### Job
Scan the records for the string "project", then copy each line that has it.

Saved data entries:
+===+
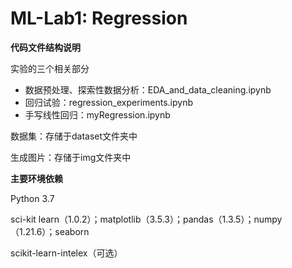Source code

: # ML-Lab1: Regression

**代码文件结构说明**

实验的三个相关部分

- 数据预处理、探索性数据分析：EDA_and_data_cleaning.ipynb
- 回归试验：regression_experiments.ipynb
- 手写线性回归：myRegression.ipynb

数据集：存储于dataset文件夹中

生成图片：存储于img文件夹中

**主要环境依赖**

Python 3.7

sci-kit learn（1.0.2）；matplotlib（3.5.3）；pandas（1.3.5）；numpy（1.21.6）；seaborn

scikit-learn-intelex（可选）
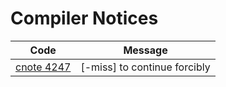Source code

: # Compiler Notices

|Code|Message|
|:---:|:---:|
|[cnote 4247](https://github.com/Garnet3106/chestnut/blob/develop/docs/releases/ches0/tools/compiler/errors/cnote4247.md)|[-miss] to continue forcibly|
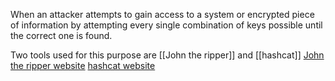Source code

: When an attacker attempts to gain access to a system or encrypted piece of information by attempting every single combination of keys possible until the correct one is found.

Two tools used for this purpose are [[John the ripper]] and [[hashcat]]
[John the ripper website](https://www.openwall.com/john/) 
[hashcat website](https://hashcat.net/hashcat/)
+===+
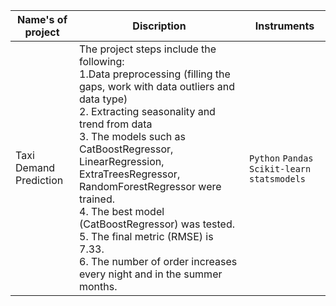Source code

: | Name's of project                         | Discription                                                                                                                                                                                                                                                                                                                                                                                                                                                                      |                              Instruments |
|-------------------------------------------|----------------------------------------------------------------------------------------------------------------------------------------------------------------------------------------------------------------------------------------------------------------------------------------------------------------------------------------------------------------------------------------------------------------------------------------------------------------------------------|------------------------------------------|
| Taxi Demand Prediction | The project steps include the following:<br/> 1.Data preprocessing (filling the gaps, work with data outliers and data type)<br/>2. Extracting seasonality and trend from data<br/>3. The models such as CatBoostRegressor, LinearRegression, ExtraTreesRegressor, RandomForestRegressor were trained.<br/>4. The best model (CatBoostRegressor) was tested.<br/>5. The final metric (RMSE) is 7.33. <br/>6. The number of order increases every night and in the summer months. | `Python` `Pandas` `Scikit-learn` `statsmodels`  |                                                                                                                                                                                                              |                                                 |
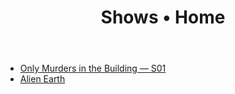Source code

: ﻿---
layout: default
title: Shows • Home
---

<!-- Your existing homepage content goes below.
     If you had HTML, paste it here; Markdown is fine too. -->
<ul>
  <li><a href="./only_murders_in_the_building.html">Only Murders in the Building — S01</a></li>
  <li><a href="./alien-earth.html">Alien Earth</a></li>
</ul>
+===+
### Answer area
: | Name's of project                         | Discription                                                                                                                                                                                                                                                                                                                                                                                                                                                                      |                              Instruments |
| Taxi Demand Prediction | The project steps include the following:<br/> 1.Data preprocessing (filling the gaps, work with data outliers and data type)<br/>2. Extracting seasonality and trend from data<br/>3. The models such as CatBoostRegressor, LinearRegression, ExtraTreesRegressor, RandomForestRegressor were trained.<br/>4. The best model (CatBoostRegressor) was tested.<br/>5. The final metric (RMSE) is 7.33. <br/>6. The number of order increases every night and in the summer months. | `Python` `Pandas` `Scikit-learn` `statsmodels`  |                                                                                                                                                                                                              |                                                 |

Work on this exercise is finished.